Venezuela, China oder Japan: Die Liste der Länder, die das BJO im Laufe der Jahre bereist hat, ist lang. 1998 spielte es unter der Leitung von Kurt Masur in den USA zum 50-jährigen Jubiläum der Berliner Luftbrücke und 2010 zur Fußballweltmeisterschaft in Johannesburg und Kapstadt.
Im Sommer 2019 geht es wieder nach Südafrika. Dann im Rahmen des Campus Projekts, das in Zusammenarbeit mit der Deutschen Welle durchgeführt wird.

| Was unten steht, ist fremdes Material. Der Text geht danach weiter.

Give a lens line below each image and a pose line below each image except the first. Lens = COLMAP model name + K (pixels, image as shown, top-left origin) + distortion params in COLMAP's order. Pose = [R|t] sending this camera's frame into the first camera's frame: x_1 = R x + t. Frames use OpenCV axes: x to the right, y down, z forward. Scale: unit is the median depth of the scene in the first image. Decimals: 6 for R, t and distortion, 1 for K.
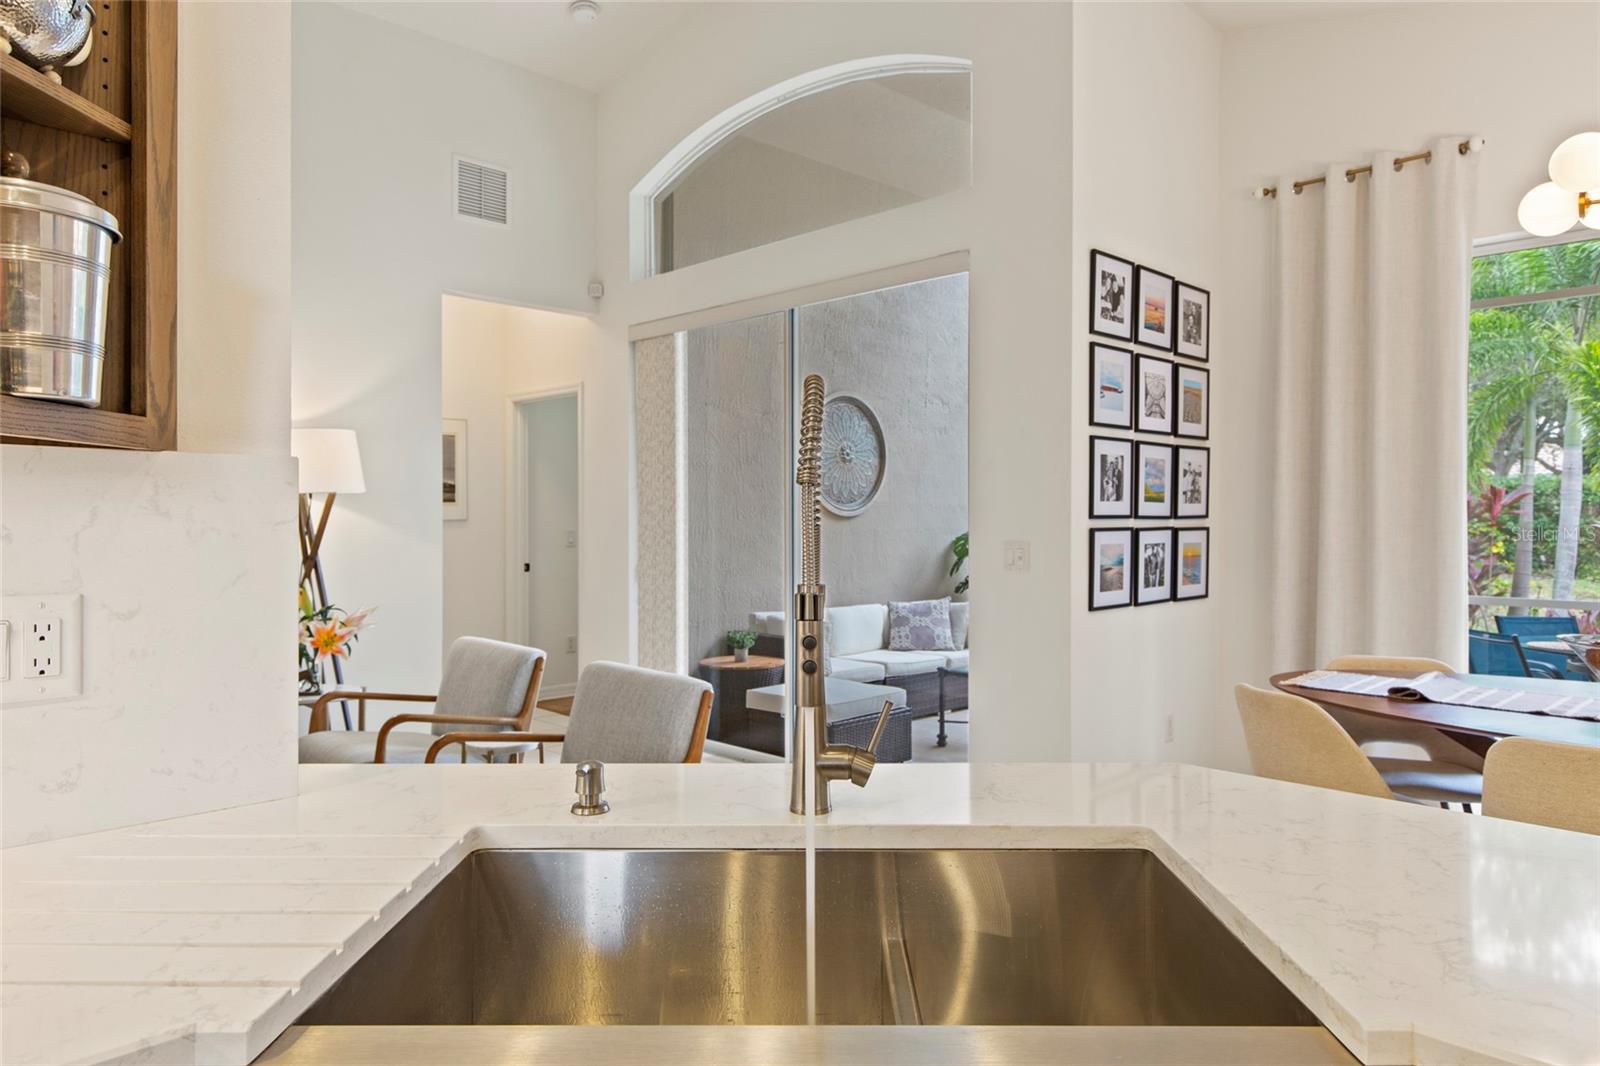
lens RADIAL K [[1025.8, 0, 797.3], [0, 1025.8, 526.3], [0, 0, 1]] dist [0.000517, 0.001531]
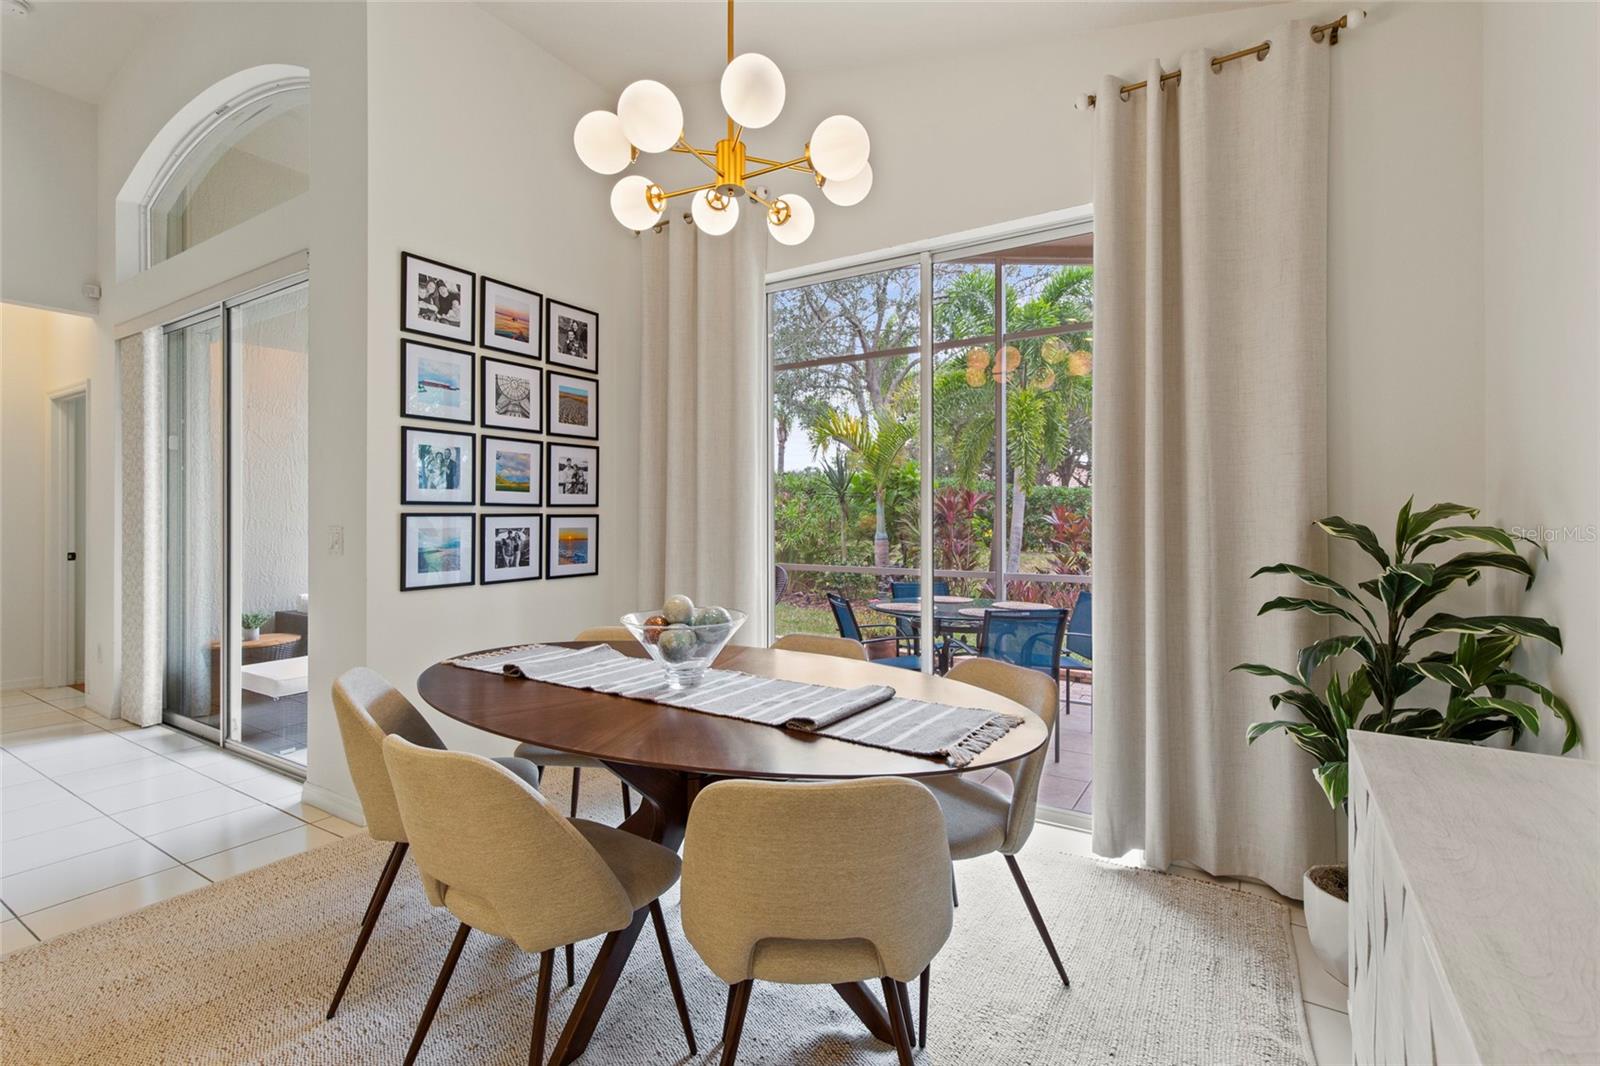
lens RADIAL K [[723.9, 0, 795.9], [0, 723.9, 518.6], [0, 0, 1]] dist [0.007831, -0.001432]
pose [[0.972629, -0.000606, 0.232362, 0.458685], [0.001989, 0.999982, -0.005715, 0.011394], [-0.232355, 0.006021, 0.972612, 0.155031]]
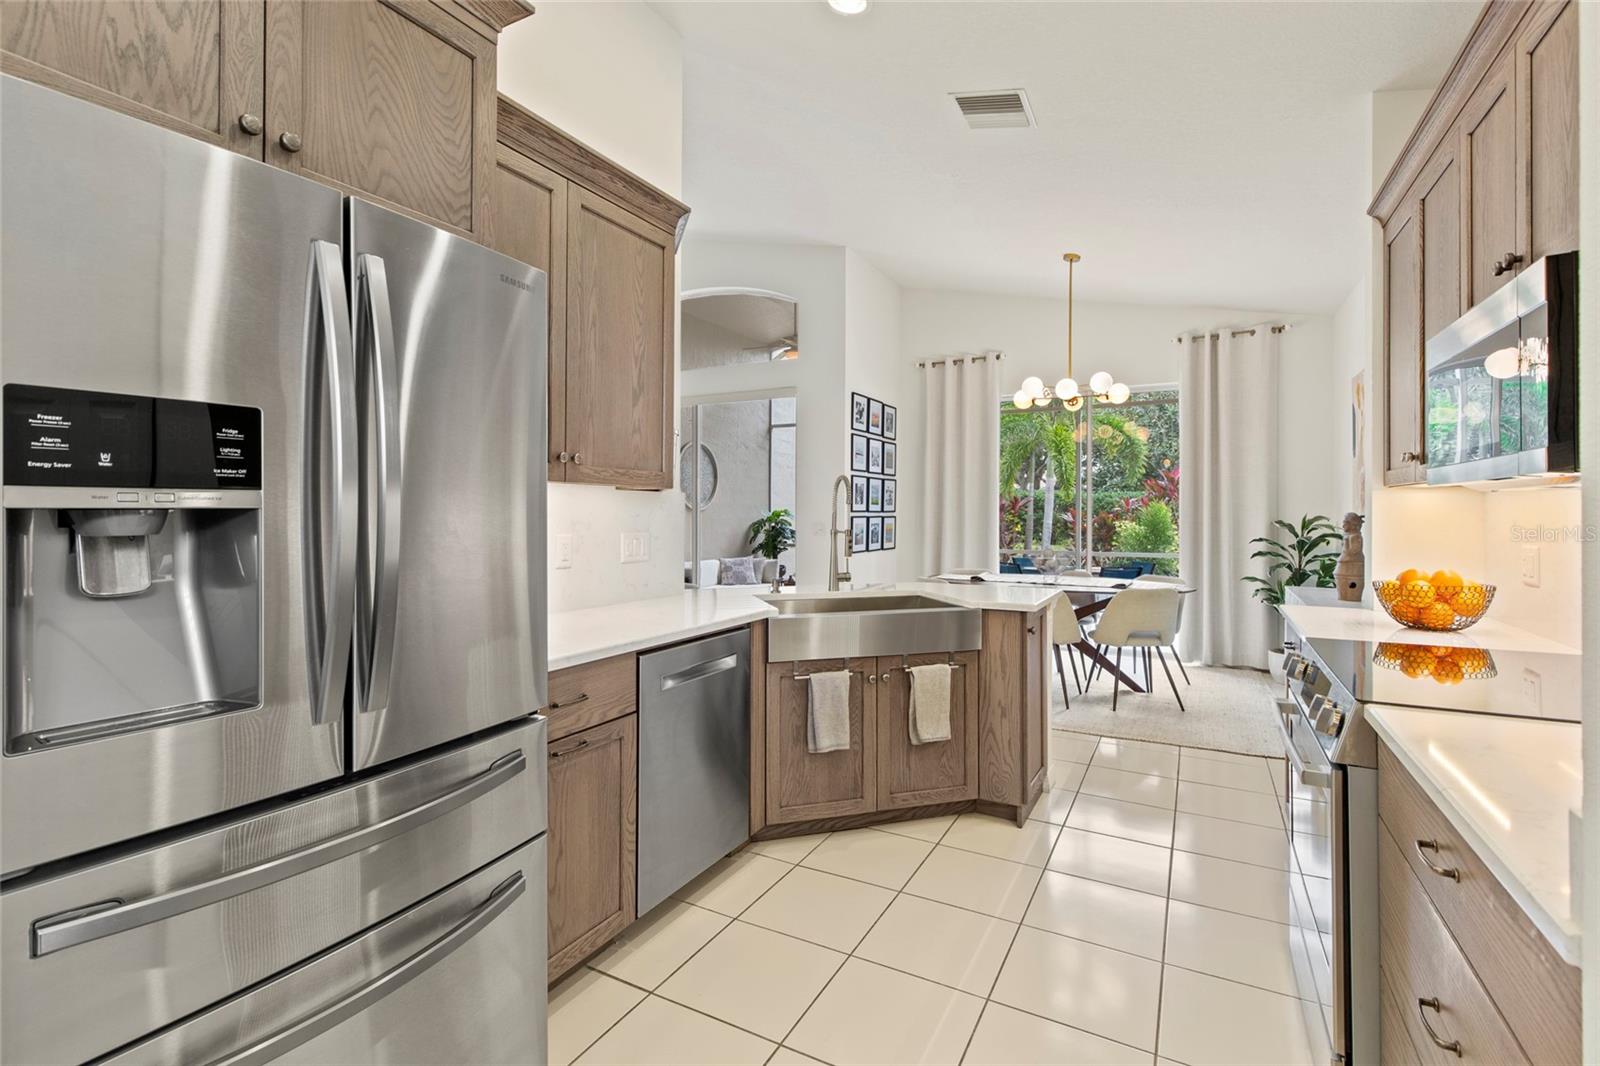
lens RADIAL K [[723.9, 0, 795.7], [0, 723.9, 518.1], [0, 0, 1]] dist [0.007831, -0.001432]
pose [[0.957542, 0.000836, 0.288293, -0.258480], [-0.000974, 0.999999, 0.000338, 0.004606], [-0.288293, -0.000604, 0.957542, -0.431022]]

Die Ergebnisse gibt es im September beim Beethovenfest in Bonn zu hören.
Dank des Projekts wirkte das BJO auch schon bei der Gründung eines nationalen Jugendorchesters in der Ukraine mit und reiste nach Indien und Mexiko.
Zukunftsmusik
Die Liste der Dirigenten, unter denen das Bundesjugendorchester in den letzten 50 Jahren gelernt und insgesamt 780 Konzerte gespielt hat, kann sich ebenfalls sehen lassen. Sie erstreckt sich von Gerd Albrecht bis Hans Zender, von Karajan und Stokowski bis Guilini, Holliger, Dudamel, de la Parra oder Nelsons. Derzeit aktiv sind Kirill Petrenko, Chefdirigent der Berliner Philharmoniker, und sein Vorgänger Simon Rattle, seit 2018 Ehrendirigent des BJO.
"Was wir von ihnen lernen können, ist der frische Ansatz", sagt der deutsche Dirigent Ingo Metzmacher, der die jungen Musiker jetzt zum ersten Mal dirigierte. Und Simon Rattle sagte enthusiastisch: "Mit der Musik in euren Händen bin ich voller Hoffnung."